I saw this with her actually. The person I've been "talking" to. I don't like that term... talking. There should be something better than using that word. I mean I can't actually say we're talking cause we're taking things slow but I guess I mean talking in the way that our intentions are to develop something eventually... like maybe eight months from now.

Eight months sounds like a good time frame to then start asking "what are we?" right?

Eight months allows a person to get to know another person, and figure out the things we like and may not like. It allows people to really develop a connection. Not just one of those connections where they're physically attracted to one another so a month later or less start dating. And I am in no way trying to judge those who do go that route, but I always believed that a true friendship should be developed first before going anywhere past that.

This girl who I'm whatever with, thinks just like me. We both want to go slow and develop that friendship first.

I especially want to take my time because I want to get it right with her. I tell people that my last relationship took me hurting the other person in order to get stronger, but I don't want that to happen with this girl. This one is different. And I know a lot of people say that, they always point out how "different" the new person they like is, but not for me, I genuinely believe this girl is different.

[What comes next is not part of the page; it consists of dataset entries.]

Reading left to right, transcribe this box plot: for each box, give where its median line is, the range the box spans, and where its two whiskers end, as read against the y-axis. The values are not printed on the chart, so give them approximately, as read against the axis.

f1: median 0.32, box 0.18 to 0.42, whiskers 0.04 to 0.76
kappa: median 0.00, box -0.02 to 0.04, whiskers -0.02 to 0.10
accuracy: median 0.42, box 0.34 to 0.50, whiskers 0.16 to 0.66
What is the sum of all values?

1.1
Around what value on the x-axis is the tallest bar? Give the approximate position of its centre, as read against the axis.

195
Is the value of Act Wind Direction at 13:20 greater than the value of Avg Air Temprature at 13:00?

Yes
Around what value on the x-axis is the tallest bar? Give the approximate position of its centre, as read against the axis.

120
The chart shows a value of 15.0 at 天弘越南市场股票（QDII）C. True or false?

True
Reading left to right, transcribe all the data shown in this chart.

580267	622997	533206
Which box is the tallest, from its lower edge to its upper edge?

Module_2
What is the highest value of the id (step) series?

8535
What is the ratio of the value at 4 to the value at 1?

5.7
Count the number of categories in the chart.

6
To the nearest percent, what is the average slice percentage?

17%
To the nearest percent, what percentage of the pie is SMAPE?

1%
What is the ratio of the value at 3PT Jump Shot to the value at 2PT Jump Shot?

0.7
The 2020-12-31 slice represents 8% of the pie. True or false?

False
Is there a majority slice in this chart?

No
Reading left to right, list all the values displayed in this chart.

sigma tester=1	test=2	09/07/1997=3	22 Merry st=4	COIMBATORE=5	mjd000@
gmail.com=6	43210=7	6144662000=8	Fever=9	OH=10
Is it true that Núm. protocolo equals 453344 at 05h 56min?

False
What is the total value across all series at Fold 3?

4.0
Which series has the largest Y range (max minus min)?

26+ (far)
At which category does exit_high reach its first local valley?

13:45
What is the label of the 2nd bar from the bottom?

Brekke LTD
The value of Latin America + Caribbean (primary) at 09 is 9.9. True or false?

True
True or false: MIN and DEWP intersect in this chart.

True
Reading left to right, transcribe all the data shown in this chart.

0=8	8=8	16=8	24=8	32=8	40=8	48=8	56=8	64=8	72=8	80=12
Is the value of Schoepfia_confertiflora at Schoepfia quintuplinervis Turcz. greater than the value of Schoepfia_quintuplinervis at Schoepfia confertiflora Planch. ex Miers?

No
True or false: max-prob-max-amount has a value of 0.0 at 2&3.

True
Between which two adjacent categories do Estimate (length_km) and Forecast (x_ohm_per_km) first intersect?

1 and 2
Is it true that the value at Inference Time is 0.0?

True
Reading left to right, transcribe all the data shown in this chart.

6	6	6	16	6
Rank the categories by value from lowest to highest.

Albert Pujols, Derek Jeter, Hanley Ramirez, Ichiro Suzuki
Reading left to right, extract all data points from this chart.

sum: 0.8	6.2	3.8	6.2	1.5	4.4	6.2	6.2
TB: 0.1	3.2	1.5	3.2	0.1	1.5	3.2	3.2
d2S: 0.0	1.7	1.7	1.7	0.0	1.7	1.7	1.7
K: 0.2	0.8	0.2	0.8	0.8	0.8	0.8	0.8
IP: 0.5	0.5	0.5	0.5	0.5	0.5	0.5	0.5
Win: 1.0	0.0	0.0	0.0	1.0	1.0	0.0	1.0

I look at her and I just want to know everything about her. I want to know how she thinks, and feels. I want to remember the softness in her voice, and the faces she makes when she's confused, sad, happy, or upset. I want to know what she believes in, who she believes in. Or what makes her laugh, what makes her cry. I want to know if she believes in me. If she thinks about the things I think about.

Above all, as weird as it sounds, I want to know what her soul craves.